> **WHAT IS EXPECTED**
Retype the lines below exactly, but only those from the line that has "html: <div>Structural magnetic" through the line that has "background: #f0abfc ->". Omit every picture.

> **RECORD EXCERPTS**
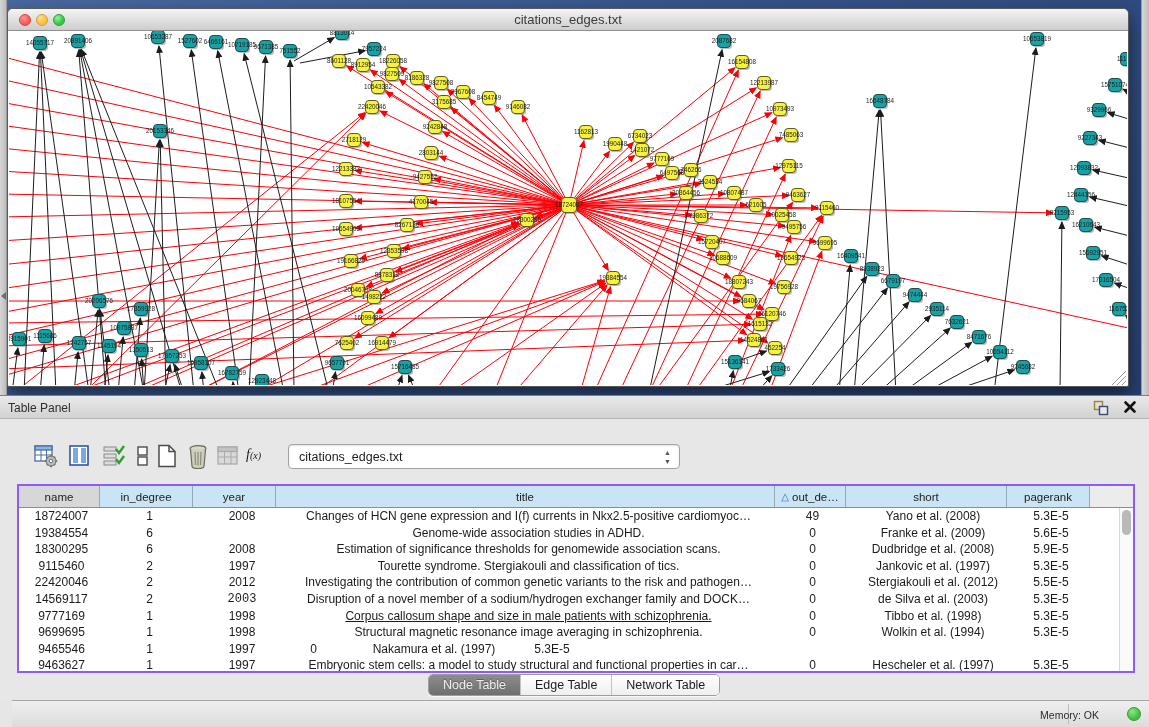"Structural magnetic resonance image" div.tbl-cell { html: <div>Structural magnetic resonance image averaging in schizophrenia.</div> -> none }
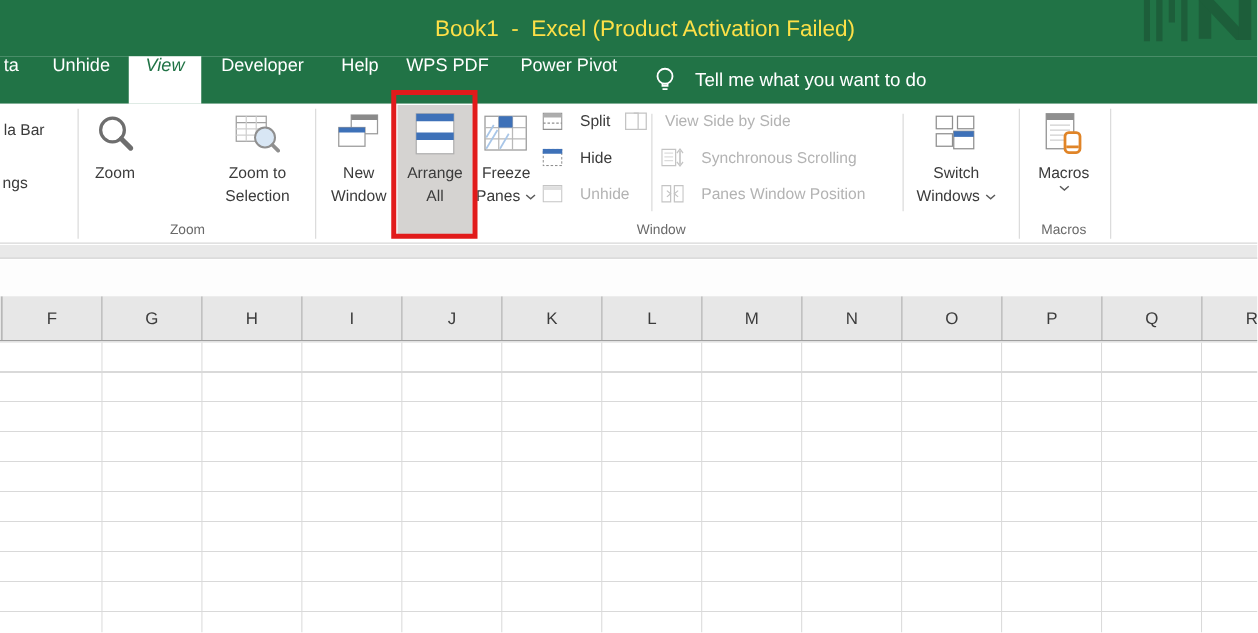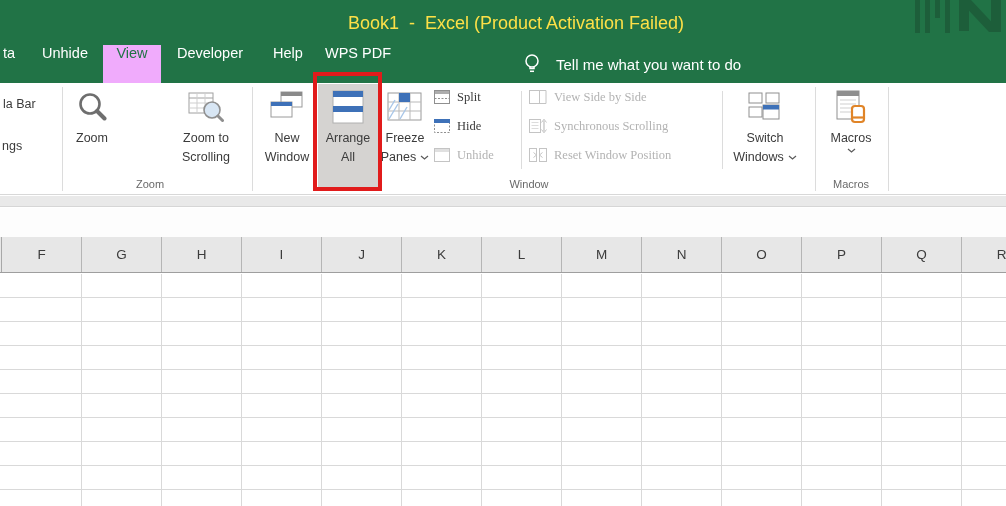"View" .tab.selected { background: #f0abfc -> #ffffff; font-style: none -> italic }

* * *

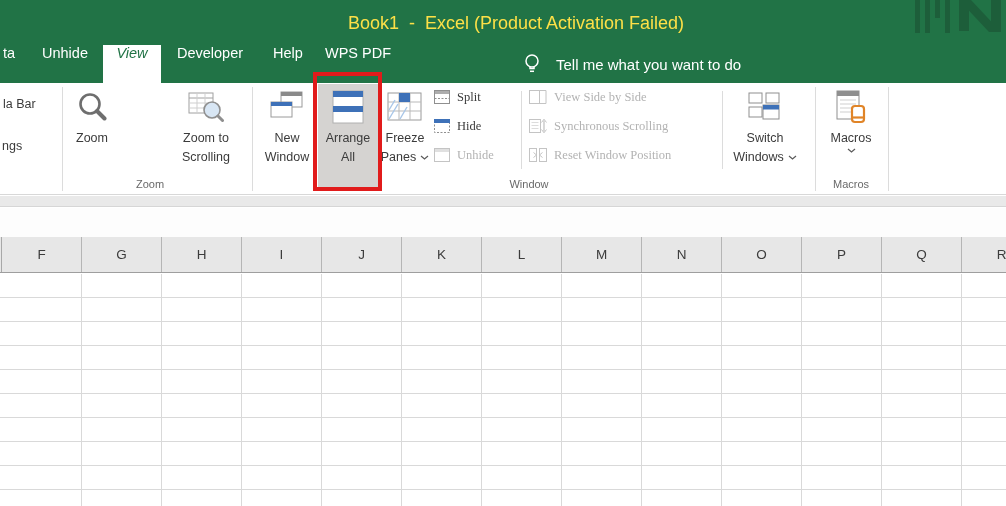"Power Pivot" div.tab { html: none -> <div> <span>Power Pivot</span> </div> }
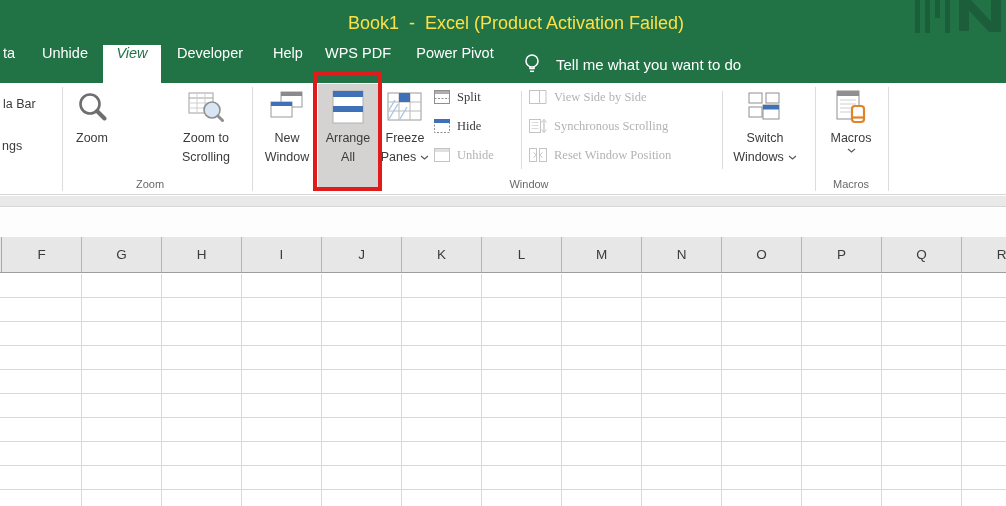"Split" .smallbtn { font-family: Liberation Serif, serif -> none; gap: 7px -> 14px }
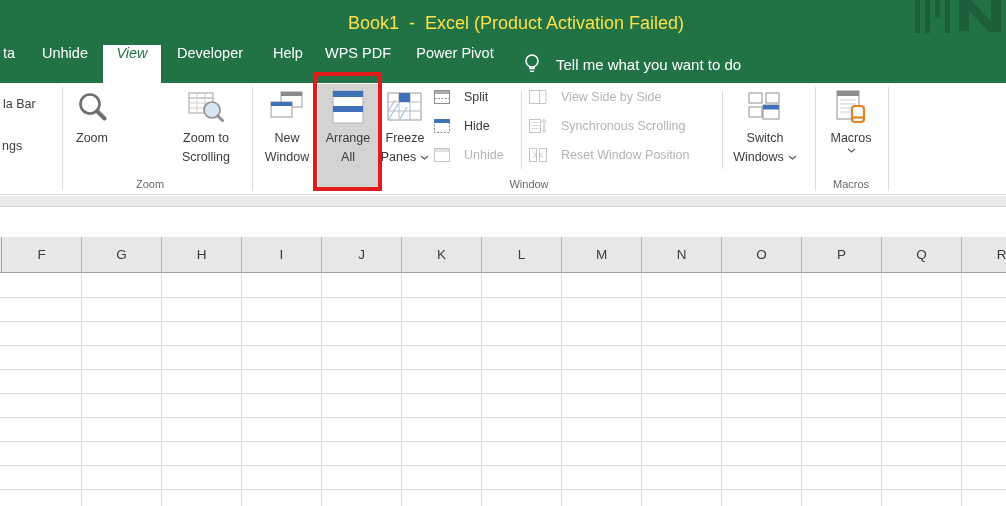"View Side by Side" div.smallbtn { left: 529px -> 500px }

--

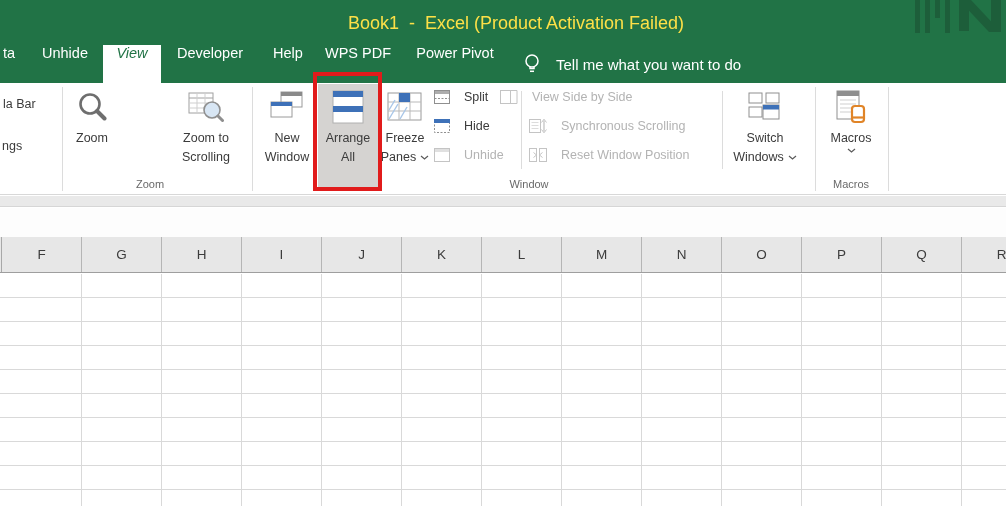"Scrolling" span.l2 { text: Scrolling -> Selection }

> **ANSWER TO THIS PROBLEM**
"Structural magnetic resonance image" div.tbl-cell { html: <div>Structural magnetic resonance image averaging in schizophrenia.</div> -> none }
"View" .tab.selected { background: #f0abfc -> #ffffff; font-style: none -> italic }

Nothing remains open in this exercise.